Finn the indifferent

Our cat has shown he’s not concerned about COVID-19, even though a couple of kitties have tested positive in New York (OK, not enough test kits to go around and someone tested cats?).

He’s up to his old trick, while adding in a few new ones.

Sleep all day, for a while on the nearest human’s lap, but for the rest of the time in one of 100 favourite sleeping spots. Beds, shoe cupboard, office chair, laundry pile –all good options.

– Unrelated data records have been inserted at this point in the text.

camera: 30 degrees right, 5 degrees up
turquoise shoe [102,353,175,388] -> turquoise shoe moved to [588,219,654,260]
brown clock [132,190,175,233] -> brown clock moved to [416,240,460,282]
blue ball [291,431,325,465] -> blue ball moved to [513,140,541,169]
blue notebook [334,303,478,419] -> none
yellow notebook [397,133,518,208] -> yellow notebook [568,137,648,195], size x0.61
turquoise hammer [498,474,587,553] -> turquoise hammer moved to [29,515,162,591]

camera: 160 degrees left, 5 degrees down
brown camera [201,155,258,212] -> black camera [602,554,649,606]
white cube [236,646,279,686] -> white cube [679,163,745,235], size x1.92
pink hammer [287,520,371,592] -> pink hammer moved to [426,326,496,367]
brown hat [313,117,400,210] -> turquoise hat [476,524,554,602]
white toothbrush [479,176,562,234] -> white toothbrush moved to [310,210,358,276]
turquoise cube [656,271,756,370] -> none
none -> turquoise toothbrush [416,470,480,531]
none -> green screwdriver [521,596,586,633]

Go outside just before dark. Demand to come back inside. Demand to go back out. Want back in. Lather, rinse, repeat.

Finally stay out for a few hours, coming back in usually before midnight. Hang out with Mary Beth and Brenna until they go to bed.

Loudly come down the stairs to wake up snoozing Bruce, making sure to emit some strange sound on each stair.

Hop onto Bruce’s chest and bash face into his chin repeatedly. Once he’s wide awake, settle down and fall asleep on his chest, looking all cute and innocent (I know better, pal).

When Bruce drifts off again, get up, stretch on his chest and shift down to the footrest of the recliner.

Wait a couple of hours, wake up, whine a lot, or scratch something, get kicked outdoors.

And this is where Finn is now adding some oddball new tactics. It’s 4 a.m. I feel a sharp sting on my right heel. The cat has his claw in my sock, jolting me awake. Strange way to say “hi.”

Time: 3:35 a.m. Claws are now in the cover of Bruce’s left stereo speaker. Get kicked outside.

It’s 2:55 a.m. Run up Bruce’s body, hop off the top of the headrest in the recliner and attack the sectional behind him. Get kicked outside.

Time is 3:18 a.m. Jump onto recliner with a cute little fuzzy red mouse play toy. Way too close to Bruce’s crotch for his comfort, considering how you are clawing at that toy. Get kicked outside.

It’s 2:42 a.m. Bring the toy mouse back into play (the scared look on Bruce’s face showed what a hit it was), then claw up the other recliner, hang upside down, and play with toy, with wild look in eyes. Receive a chuckle from Bruce. Get kicked outside.

At least Finn changes things up a bit. Sheesh.




  1. Is the fish pond still in the backyard? What does Finn think of that? It has been over 7 years since we moved away from across the road and on May 17 it will be 15 years since our son Shawn Persyn died. We miss all the great neighbours . Love your paper.

    • Fish pond is still in the yard, yes. In the process of cleaning it up. We lost all the koi over two tough winters, so there are only goldfish left, however. Seven years already! Wow. And 15 since Shawn passed. Jeez. Time flies. Neighbourhood has undergone a bit of a change, for sure. Some nice neighbours, but no more get togethers with all of us.